- Y-zipper is a 3D-printed zipper in three sizes
- Is flexible when zipped up but stiff when zipped up
- The 40-year-old concept was brought to light by researchers using software and a 3D printer
Let’s make zippers interesting again. Right now they’re just part of your coat, pants or fashionable bag, but what if a zipper could serve as the frame for a cast on your broken leg or help you build a tent in a minute? It’s the kind of zipper we could all get behind, and apparently it exists as something called a Y zipper.
Y-zipper is the realization of a 40-year-old design dream in the real world. Forty years ago, former Polaroid engineer and current MIT professor William Freedman, PhD, envisioned a three-sided zipper. It would be like a traditional zipper in that it would have pieces that lock together to form a strong bond, but by adding a third side and zipping them together, it could create a potentially rigid structure that could be zipped out to return to a flexible shape.
According to a report in MIT’s News Journal, Dr. However, Freeman’s design was rejected in 1985 by a prestigious design competition.
The article continues below
In the intervening years, new materials and 3D printing came along, making it possible to create automated assembly and revive the Y-zipper idea.
A second chance for this innovative Y-zip
Look at
In a project led by MIT postdoc and CSAIL researcher Jiaji Li, they created a 3D printable version of the Y zipper. Each zipper begins as a design on the computer, where Li and his team connect triangular and zipperable primates, bending and curving them as they please.

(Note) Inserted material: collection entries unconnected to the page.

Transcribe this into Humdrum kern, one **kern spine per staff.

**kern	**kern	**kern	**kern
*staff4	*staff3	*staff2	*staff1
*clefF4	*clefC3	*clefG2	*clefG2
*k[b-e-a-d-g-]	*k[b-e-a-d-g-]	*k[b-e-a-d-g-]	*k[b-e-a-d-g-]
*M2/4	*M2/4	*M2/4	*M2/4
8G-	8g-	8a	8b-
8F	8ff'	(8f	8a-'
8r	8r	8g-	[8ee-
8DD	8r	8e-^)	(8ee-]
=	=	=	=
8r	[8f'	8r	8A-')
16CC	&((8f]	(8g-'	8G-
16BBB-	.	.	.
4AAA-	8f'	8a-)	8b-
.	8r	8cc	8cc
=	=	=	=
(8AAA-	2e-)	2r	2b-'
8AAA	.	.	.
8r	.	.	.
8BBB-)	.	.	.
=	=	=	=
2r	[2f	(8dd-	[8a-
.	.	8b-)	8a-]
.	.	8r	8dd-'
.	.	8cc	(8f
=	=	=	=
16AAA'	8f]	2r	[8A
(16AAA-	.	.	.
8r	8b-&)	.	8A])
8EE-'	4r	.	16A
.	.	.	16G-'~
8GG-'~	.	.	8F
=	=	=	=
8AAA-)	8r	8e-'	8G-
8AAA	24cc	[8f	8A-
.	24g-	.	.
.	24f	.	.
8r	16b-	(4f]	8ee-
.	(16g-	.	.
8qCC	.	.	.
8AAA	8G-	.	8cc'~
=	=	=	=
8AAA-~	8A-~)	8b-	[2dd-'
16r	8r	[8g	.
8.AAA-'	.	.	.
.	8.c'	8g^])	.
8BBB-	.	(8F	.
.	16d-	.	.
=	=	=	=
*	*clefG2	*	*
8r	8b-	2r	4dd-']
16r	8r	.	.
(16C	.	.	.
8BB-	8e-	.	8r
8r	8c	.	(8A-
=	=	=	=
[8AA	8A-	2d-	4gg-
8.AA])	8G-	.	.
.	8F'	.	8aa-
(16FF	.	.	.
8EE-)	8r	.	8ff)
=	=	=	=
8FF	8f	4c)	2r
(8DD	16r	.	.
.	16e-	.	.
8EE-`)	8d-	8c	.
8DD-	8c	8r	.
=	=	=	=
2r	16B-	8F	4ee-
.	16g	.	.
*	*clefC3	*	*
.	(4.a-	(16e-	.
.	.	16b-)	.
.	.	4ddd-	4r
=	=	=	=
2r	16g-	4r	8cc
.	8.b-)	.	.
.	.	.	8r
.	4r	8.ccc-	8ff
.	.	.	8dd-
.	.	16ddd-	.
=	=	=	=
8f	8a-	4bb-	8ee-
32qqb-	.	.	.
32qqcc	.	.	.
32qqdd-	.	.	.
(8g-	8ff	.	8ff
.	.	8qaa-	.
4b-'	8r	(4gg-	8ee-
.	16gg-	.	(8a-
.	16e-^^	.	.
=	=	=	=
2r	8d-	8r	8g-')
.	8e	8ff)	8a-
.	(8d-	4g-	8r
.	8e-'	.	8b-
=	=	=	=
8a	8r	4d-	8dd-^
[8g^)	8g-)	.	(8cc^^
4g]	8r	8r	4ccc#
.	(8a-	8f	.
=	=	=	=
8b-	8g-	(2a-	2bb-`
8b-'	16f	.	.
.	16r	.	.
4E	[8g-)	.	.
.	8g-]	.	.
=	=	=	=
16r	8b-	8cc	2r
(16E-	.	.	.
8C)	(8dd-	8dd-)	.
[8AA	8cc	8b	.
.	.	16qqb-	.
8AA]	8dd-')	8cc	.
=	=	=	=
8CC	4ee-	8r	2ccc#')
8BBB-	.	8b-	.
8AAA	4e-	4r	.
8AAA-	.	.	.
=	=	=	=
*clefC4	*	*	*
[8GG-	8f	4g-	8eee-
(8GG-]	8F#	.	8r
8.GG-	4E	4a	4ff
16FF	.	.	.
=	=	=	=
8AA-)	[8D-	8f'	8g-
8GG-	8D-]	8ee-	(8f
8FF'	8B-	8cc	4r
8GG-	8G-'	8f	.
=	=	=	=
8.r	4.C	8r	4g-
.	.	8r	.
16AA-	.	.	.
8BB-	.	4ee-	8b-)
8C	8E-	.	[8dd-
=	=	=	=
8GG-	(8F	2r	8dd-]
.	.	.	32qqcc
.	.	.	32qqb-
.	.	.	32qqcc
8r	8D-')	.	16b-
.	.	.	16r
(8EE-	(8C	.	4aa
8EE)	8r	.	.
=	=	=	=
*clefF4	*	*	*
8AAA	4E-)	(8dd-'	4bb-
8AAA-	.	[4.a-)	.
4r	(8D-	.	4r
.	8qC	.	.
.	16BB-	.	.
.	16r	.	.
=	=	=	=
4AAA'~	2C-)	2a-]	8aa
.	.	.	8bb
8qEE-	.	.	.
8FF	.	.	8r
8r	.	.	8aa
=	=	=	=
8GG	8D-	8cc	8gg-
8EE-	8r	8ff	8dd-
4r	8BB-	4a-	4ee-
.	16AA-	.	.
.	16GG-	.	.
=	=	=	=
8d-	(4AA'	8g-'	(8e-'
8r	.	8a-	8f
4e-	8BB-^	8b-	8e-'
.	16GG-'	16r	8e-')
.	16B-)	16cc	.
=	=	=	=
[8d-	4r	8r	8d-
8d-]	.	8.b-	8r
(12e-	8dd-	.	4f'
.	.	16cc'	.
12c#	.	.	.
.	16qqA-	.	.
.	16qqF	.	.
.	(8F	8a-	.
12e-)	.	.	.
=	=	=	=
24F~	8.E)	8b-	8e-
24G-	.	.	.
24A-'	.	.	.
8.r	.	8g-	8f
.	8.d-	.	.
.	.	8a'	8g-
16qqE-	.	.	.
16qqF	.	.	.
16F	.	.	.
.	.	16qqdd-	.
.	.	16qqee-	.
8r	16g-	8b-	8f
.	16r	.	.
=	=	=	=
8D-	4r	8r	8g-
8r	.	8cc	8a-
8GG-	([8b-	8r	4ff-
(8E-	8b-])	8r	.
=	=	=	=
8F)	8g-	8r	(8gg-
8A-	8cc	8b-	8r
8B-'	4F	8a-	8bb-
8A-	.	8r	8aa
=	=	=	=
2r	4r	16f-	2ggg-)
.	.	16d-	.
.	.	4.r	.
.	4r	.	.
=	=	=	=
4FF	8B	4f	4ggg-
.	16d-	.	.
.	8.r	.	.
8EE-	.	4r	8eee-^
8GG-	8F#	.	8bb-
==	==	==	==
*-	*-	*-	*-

Once they have a Y-zip rigid design, they divide it into three printable flat zipper panels. Then they print them out, peel them off the printing table and use a specially designed slider to fuse them together. The three sections each feed into one of three slots, and just like the slider on your traditional zipper, when you pull the three pieces through this slider, they lock together and come out as a rigid shape on the other side. This shape can be a bar, a curve, or even a corkscrew (it all depends on how each page was printed and the angles inside). When you move the pieces back through the slider or flip the slider, the three pieces fall apart as
It looks cool, but there are even sexier and more practical uses.
In an MIT-produced video, we see how the team designed a Y-zipper hand brace. They started on the computer with CAD software, created a rigid shape that would curve around the hand, and in the application, pulled it apart into three flat zippered pieces that would eventually fit together.

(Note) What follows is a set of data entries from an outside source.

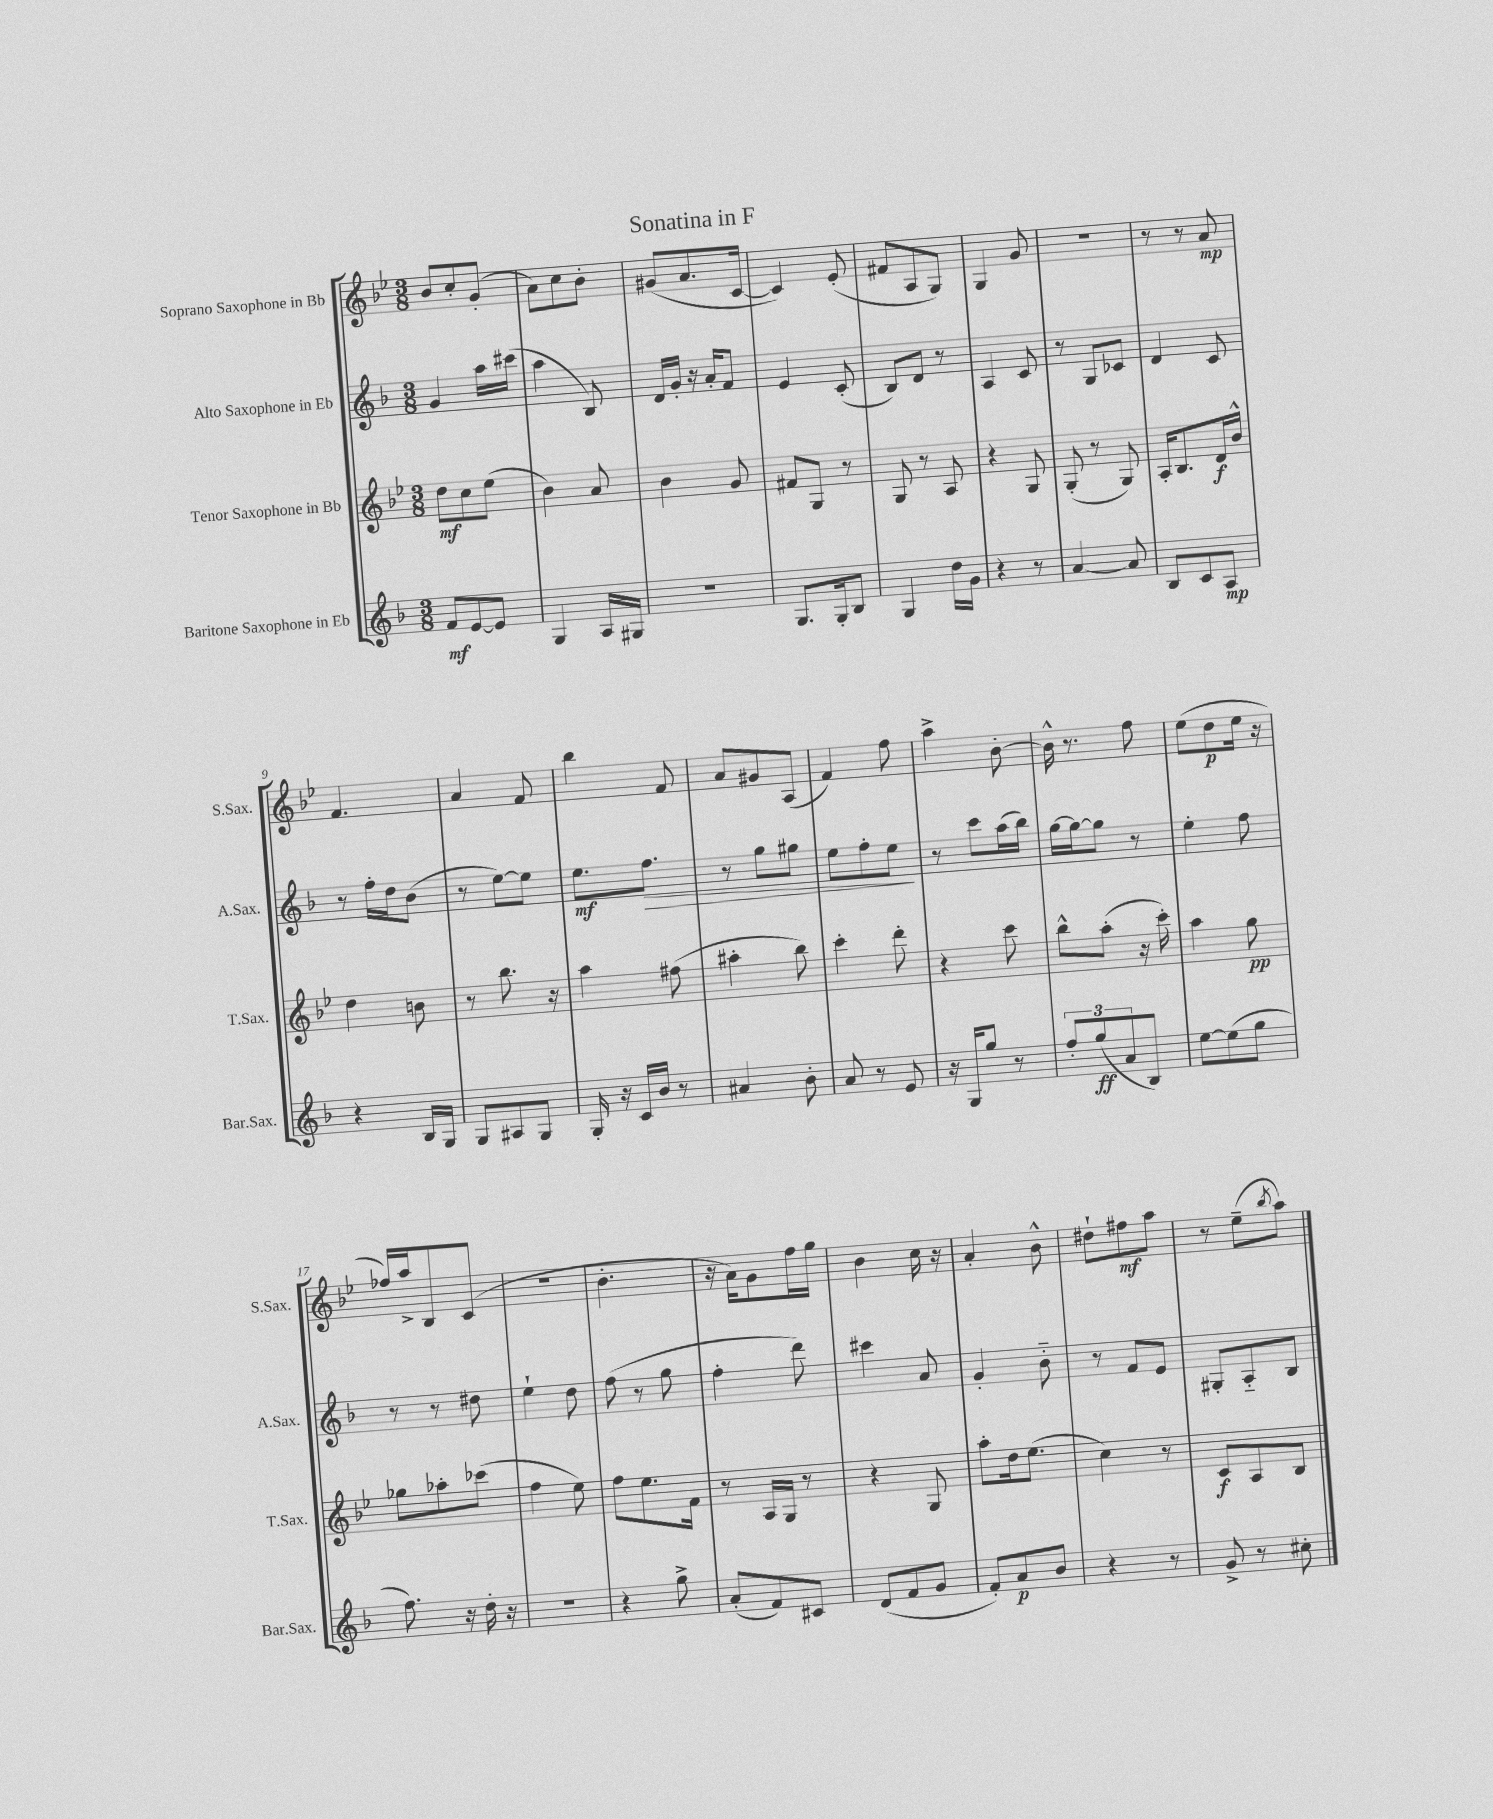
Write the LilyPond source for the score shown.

\header { title = "Sonatina in F" }
<<
\new StaffGroup <<
\new Staff = "s0" \with { instrumentName = "Soprano Saxophone in Bb" shortInstrumentName = "S.Sax." } {
    \clef treble \key bes \major \numericTimeSignature \time 3/8
    bes'8 c''8-. g'8-.( |
    a'8) c''8 bes'8-. |
    gis'8( a'8. c'16~ |
    c'4) ees'8-.( |
    fis'8 a8 g8) |
    g4 g'8 |
    R4. |
    r8 r8 a'8\mp |
    f'4. |
    a'4 f'8 |
    bes''4 f'8 |
    a'8 gis'8 a8( |
    f'4) f''8 |
    a''4-> bes'8~-. |
    bes'16-^ r8. f''8 |
    ees''8( d''8\p ees''16 r16 |
    fes''16) a''16-> bes8 c'8( |
    R4. |
    bes'4.-. |
    r16 a'16) g'8 f''16 g''16 |
    bes'4 c''16 r16 |
    a'4-. bes'8-^ |
    dis''8-! fis''8\mf a''8 |
    r8 ees''8--( \acciaccatura { bes''8 } a''8) \bar "|." |
}
\new Staff = "s1" \with { instrumentName = "Alto Saxophone in Eb" shortInstrumentName = "A.Sax." } {
    \clef treble \key f \major \numericTimeSignature \time 3/8
    g'4 a''16 cis'''16( |
    a''4 bes8) |
    d'16 g'16-. r16 a'16-. f'8 |
    e'4 c'8-.( |
    bes8) d'8 r8 |
    a4 c'8 |
    r8 g8 ces'8 |
    d'4 c'8 |
    r8 f''16-. d''16 bes'8( |
    r8 e''8~) e''8 |
    e''8.\mf f''8.\> |
    r8 g''8 gis''8 |
    e''8 f''8-. e''8\! |
    r8 c'''8 a''16( bes''16) |
    g''16~ g''16~ g''8 r8 |
    e''4-. f''8 |
    r8 r8 dis''8 |
    e''4-! d''8 |
    f''8( r8 g''8 |
    f''4-. d'''8) |
    cis'''4 a'8 |
    g'4-. bes'8-_ |
    r8 f'8 e'8 |
    gis8-. a8-_ bes8 \bar "|." |
}
\new Staff = "s2" \with { instrumentName = "Tenor Saxophone in Bb" shortInstrumentName = "T.Sax." } {
    \clef treble \key bes \major \numericTimeSignature \time 3/8
    d''8\mf c''8 ees''8( |
    bes'4) a'8 |
    bes'4 g'8 |
    fis'8 g8 r8 |
    g8 r8 a8 |
    r4 g8 |
    g8-.( r8 g8) |
    a16-. bes8. d'16\f bes'16-^ |
    d''4 b'8 |
    r8 bes''8. r16 |
    a''4 fis''8( |
    ais''4-. bes''8) |
    c'''4-. d'''8-. |
    r4 c'''8 |
    bes''8-^ a''8-.( r16 c'''16-.) |
    a''4 g''8\pp |
    ges''8 aes''8-. ces'''8( |
    f''4 ees''8) |
    f''8 ees''8. f'16 |
    r8 a16 g16 r8 |
    r4 g8 |
    a''8-. d''16 ees''8.( |
    c''4) r8 |
    c'8\f a8 bes8 \bar "|." |
}
\new Staff = "s3" \with { instrumentName = "Baritone Saxophone in Eb" shortInstrumentName = "Bar.Sax." } {
    \clef treble \key f \major \numericTimeSignature \time 3/8
    f'8\mf e'8~ e'8 |
    g4 a16 gis16 |
    R4. |
    g8. g16-. bes8 |
    g4 d''16 g'16 |
    r4 r8 |
    a'4~ a'8 |
    bes8 c'8 a8\mp |
    r4 bes16 g16 |
    g8 ais8 g8 |
    g16-. r16 c'16 bes'16 r8 |
    ais'4 bes'8-. |
    a'8 r8 e'8 |
    r16 g16 g''8 r8 |
    \tuplet 3/2 { f''8-. g''8\ff( a'8 } bes8) |
    e''8~ e''8( g''8 |
    f''8.) r16 d''16-. r16 |
    R4. |
    r4 g''8-> |
    a'8-.( f'8) cis'8 |
    d'8( f'8 g'8 |
    f'8-.) a'8\p bes'8 |
    r4 r8 |
    g'8-> r8 cis''8-. \bar "|." |
}
>>
>>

On the 3D printer, they printed a flat section of a fabric glove that, when worn, was still completely flexible. The researchers then used a small slider to zip the two remaining pages together. The resulting Y-zipper is a glove with a rigid hoop. Just imagine how this could be used on e.g. a full cast for a broken leg.
In another part of the video, a small robot has four Y-zip legs that slide in and out so it can walk under obstacles. Inside the robot, four sliders allow the flexible parts to roll back into the robot’s body.

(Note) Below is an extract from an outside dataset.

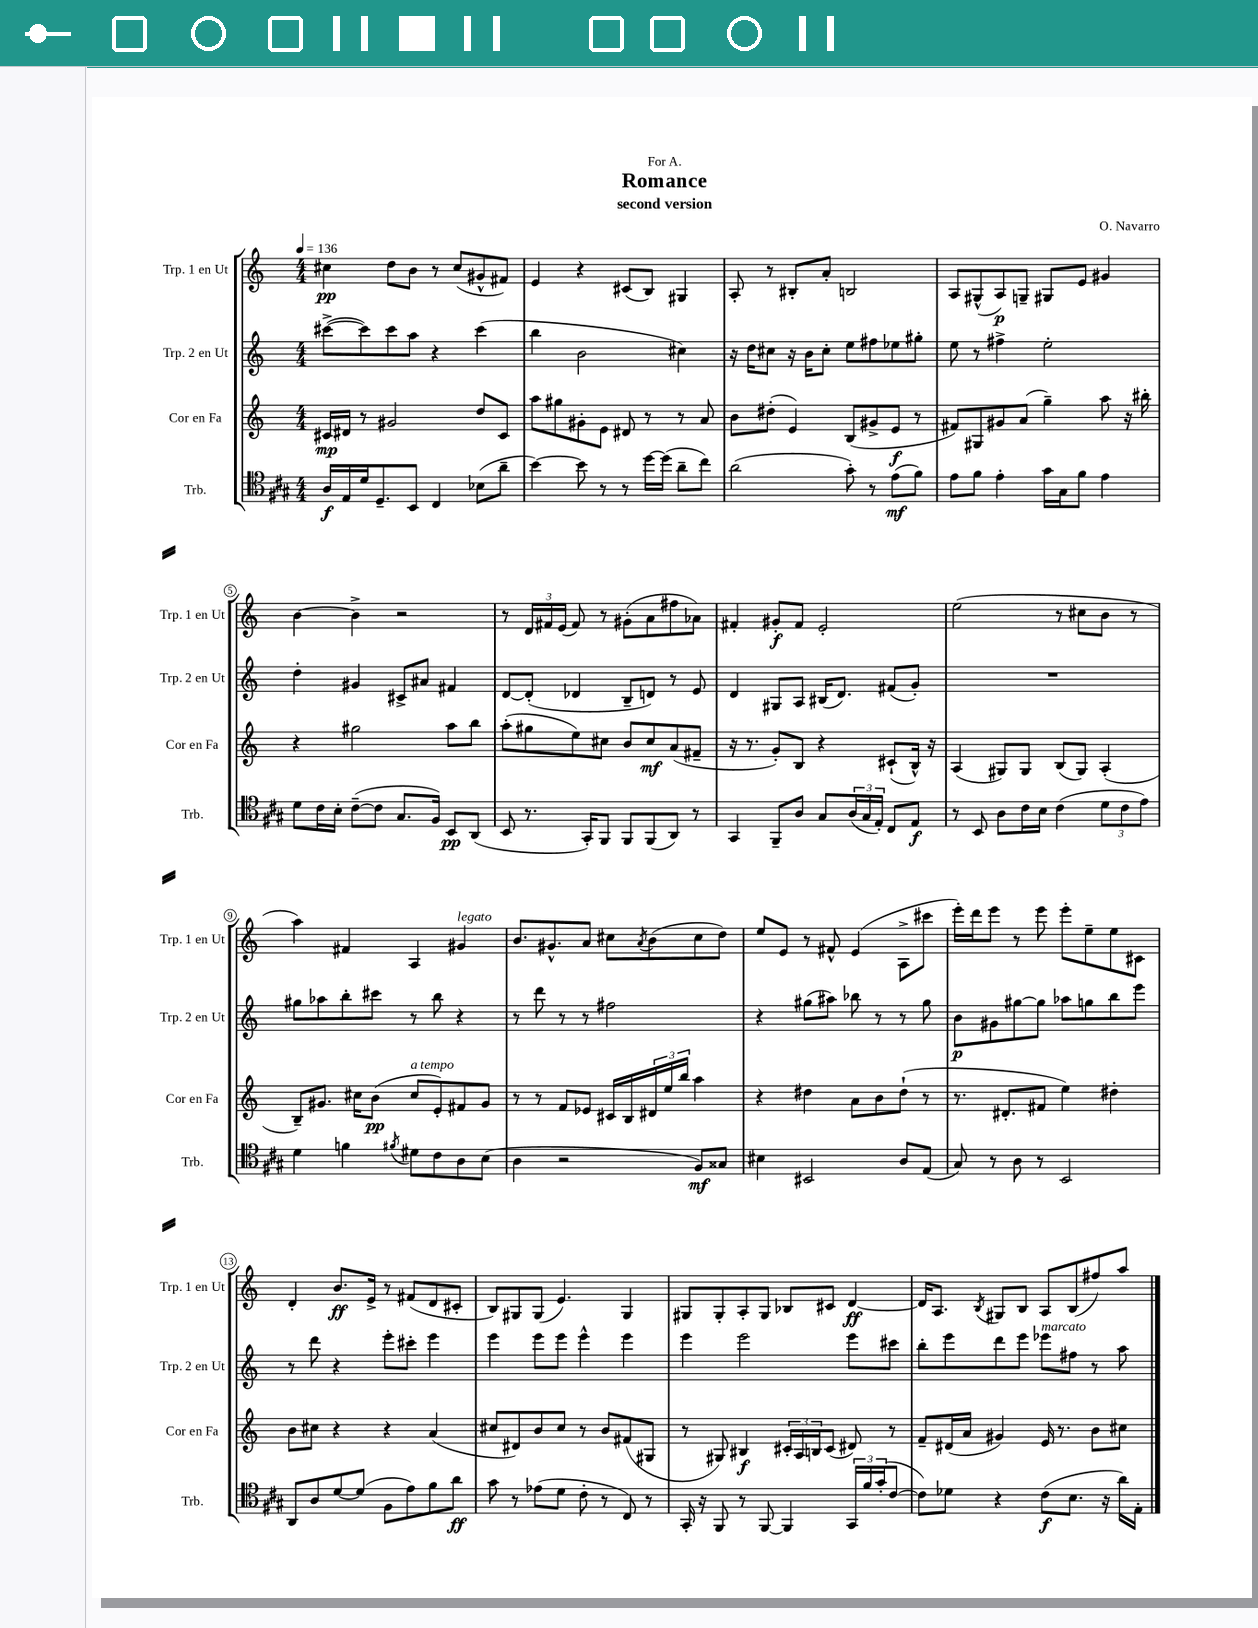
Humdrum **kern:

Finally, the Y-zipper is used as a frame for a tent. The four flexible sides are sewn on the four seams, and when the two sides are zipped onto the spine, each becomes firm and fully supports the tent frame. And if you’re particularly lazy, apparently you can attach a small actuator to the slider and it will zip up the sections for you. In the video, this reduced the time it takes to raise the tent to one minute. Imagine having to light a fire all the time.
The team is still working on mass-producing the materials and production, but it seems pretty likely that one day we’ll see Y-zips everywhere, except maybe on your fly.
Follow TechRadar on Google News and add us as a preferred source to get our expert news, reviews and opinions in your feeds.